When Fixed Price Wins
A fixed price is usually more profitable when:
- The deliverable is well-defined. A landing page, a logo, a 2,000-word article, a specific feature — anything you can scope tightly.
- The outcome carries real value. If your work wins the client revenue or saves them money, you can price against that value, not your hours.
- You're fast and experienced. Efficiency rewards you: deliver in two days what you quoted as five and your effective day rate soars.

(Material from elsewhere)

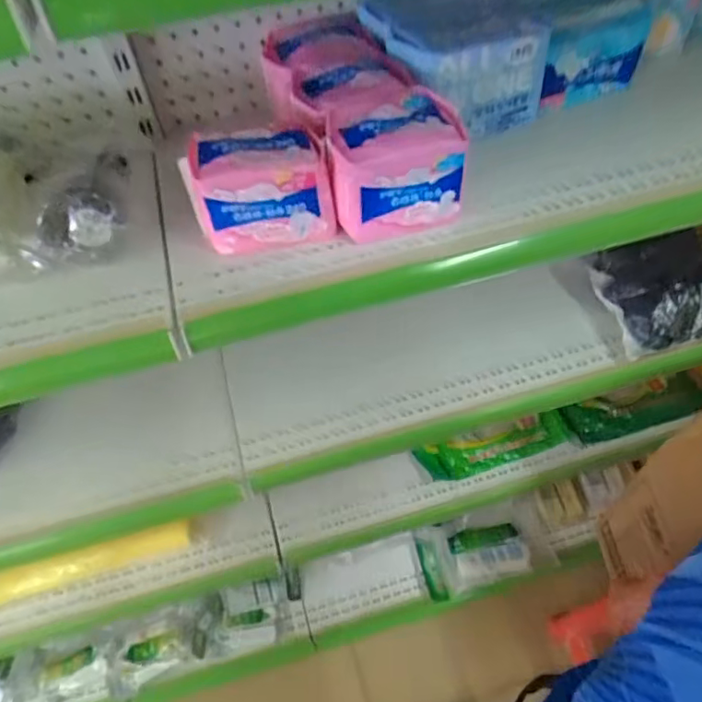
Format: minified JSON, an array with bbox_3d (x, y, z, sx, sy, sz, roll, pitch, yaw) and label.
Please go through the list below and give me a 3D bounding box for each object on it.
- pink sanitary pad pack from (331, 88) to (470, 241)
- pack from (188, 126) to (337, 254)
[{"bbox_3d":[0.040,-0.181,0.558,0.119,0.092,0.093,-10,53,-3],"label":"pink sanitary pad pack"},{"bbox_3d":[-0.086,-0.160,0.551,0.117,0.086,0.083,-11,53,-4],"label":"pack"}]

The risk is scope creep — the client keeps adding "small" extras until your tidy fixed price becomes a loss. The fix is disciplined scoping.
Value-Based Pricing: Charging for the Outcome
The biggest earnings jump comes from pricing on value, not time. A website that brings a client an extra £30,000 a year is worth far more than the four days it took to build. Time-based billing leaves that value on the table.
To price on value:
- Understand the result the client actually wants (more leads, a faster process, a professional image).
- Estimate what that result is worth to them.
- Quote a fixed price that's a comfortable fraction of that value — easy for them to say yes to, far above your time-cost floor.
You still need your day-rate floor as a sanity check: work out the day and hourly rate that covers your costs, then make sure your fixed quote comfortably clears the days you expect to spend.
Scoping to Avoid Scope Creep
Fixed pricing only works if the scope is nailed down. Protect yourself with:
- A written statement of work listing exactly what's included — and, just as importantly, what isn't.
- A defined number of revision rounds (e.g. "two rounds of revisions included").
- A change-request clause: anything outside the agreed scope is quoted separately before you start it.
- Clear milestones and a deposit so you're not carrying all the risk and all the cost.
These aren't about being difficult — they protect the relationship by making expectations explicit on both sides.
A Quick Worked Example
Say your costs-covered floor is £300 a day and a client wants a marketing site you estimate at four days.
- Day rate: 4 × £300 = £1,200 — if it runs to six days because of feedback delays, you either eat the cost or have an awkward conversation.
- Fixed price (value-based): the site will help them win clients worth thousands. You quote £2,400 for the defined deliverable. Deliver it in four days and your effective rate is £600/day; even at six days you're still at £400/day — and the client had price certainty the whole time.
Same work, very different outcome.
Whichever You Choose, Invoice It Cleanly
A clear quote and a professional invoice get you paid faster and make you look like the established business you are. With 1nvoic3 you can turn a day rate or a fixed project price into an HMRC-ready invoice in seconds — free, no sign-up — with deposits, itemised lines and your payment details built in.
Frequently Asked Questions
Is fixed price or day rate better for freelancers? Fixed price is usually more profitable for well-defined work where you can price against the value delivered, because efficiency rewards you. A day rate is safer for open-ended or changeable work where the client controls the pace.
How do I stop scope creep on a fixed-price job? Put the scope in writing, cap the number of revisions, and add a change-request clause so anything outside the agreed deliverable is quoted separately before you do it.
Should I tell the client my day rate on a fixed-price job? Not usually. Quote the value-based fixed price for the result. Your internal day-rate floor is a sanity check for you, not a number the client needs to see.
What day rate should I start from? One that covers your target income and business costs across your realistic billable days. Use the day rate calculator to find your floor, then price above it.